EXERCISE DETAILS
Set down the Supreme Court excerpt on Fennerstein's Champagne word for word, from start to finish.
··· EXTRACT PROVIDED
United States Supreme Court

70 U.S. 145

Fennerstein's Champagne

ON a libel of information and seizure in the District Court for the Northern District of California, the question was whether certain champagne wines made at Rheims, in France, and invoiced for this country in October, 1863, had been knowingly invoiced below 'the actual market value of them at the time and place when and where manufactured,' at which actual value the statute requires that they should be valued. [1] Upon the trial, as appeared by the bill of exceptions, the claimants introduced testimony tending to show that champagne wines in the hands of the manufacturers in the champagne district of France, in a manufactured state, ready for consumption, have no fixed actual market value, and are not sold or dealt in at the place of production. To rebut this evidence and for the purpose of showing that such wines are held for sale at current rates and prices, at which they are freely offered and sold there, and also to show, among other things, the market value of the wines in question, the United States offered in evidence seven letters, dated on and between October 27, 1863, and May 12, 1864, from various persons, large dealers at Rheims, where, as already said, the wines were manufactured. One will exhibit the type of all:

'RHEIMS, 29th of April, 1864.

'MR. AMOS HILL, OF CALIFORNIA, Edwards's Hotel, Hanover Square, London.
······
··· RAW RECORDS
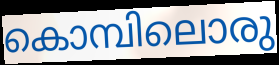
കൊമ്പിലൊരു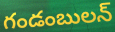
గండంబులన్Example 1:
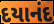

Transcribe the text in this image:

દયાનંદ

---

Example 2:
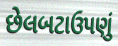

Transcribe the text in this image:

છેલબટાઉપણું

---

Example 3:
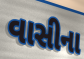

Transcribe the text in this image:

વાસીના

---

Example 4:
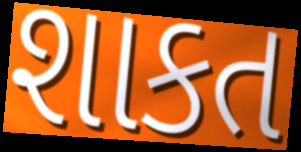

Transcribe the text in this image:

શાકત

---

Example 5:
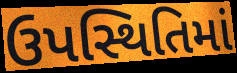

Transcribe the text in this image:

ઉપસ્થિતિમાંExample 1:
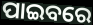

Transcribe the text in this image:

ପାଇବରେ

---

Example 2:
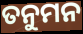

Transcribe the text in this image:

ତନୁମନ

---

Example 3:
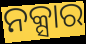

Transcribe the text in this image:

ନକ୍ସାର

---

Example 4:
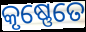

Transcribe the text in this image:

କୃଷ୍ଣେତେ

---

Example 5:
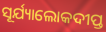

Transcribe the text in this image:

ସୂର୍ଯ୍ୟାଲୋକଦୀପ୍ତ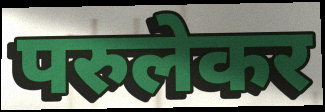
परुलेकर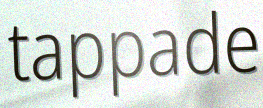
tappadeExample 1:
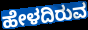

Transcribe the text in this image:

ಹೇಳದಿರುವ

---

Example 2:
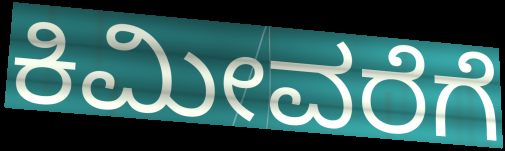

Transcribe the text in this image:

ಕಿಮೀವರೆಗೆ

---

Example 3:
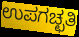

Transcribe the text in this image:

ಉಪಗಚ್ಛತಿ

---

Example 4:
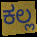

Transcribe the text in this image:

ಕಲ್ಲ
······
··· RAW RECORDS
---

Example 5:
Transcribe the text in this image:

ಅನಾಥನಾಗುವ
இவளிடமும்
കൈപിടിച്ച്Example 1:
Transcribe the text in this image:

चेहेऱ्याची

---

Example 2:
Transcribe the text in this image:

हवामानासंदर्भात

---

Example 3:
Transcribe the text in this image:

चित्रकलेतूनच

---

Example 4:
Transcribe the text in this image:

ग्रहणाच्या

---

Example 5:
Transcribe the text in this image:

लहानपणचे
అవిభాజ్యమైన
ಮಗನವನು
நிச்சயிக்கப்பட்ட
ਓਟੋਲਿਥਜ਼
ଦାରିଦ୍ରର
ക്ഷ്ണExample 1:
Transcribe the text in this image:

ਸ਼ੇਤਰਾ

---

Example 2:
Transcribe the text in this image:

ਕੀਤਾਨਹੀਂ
······
RESPONSE
United States Supreme Court

70 U.S. 145

Fennerstein's Champagne

ON a libel of information and seizure in the District Court for the Northern District of California, the question was whether certain champagne wines made at Rheims, in France, and invoiced for this country in October, 1863, had been knowingly invoiced below 'the actual market value of them at the time and place when and where manufactured,' at which actual value the statute requires that they should be valued. [1] Upon the trial, as appeared by the bill of exceptions, the claimants introduced testimony tending to show that champagne wines in the hands of the manufacturers in the champagne district of France, in a manufactured state, ready for consumption, have no fixed actual market value, and are not sold or dealt in at the place of production. To rebut this evidence and for the purpose of showing that such wines are held for sale at current rates and prices, at which they are freely offered and sold there, and also to show, among other things, the market value of the wines in question, the United States offered in evidence seven letters, dated on and between October 27, 1863, and May 12, 1864, from various persons, large dealers at Rheims, where, as already said, the wines were manufactured. One will exhibit the type of all:

'RHEIMS, 29th of April, 1864.

'MR. AMOS HILL, OF CALIFORNIA, Edwards's Hotel, Hanover Square, London.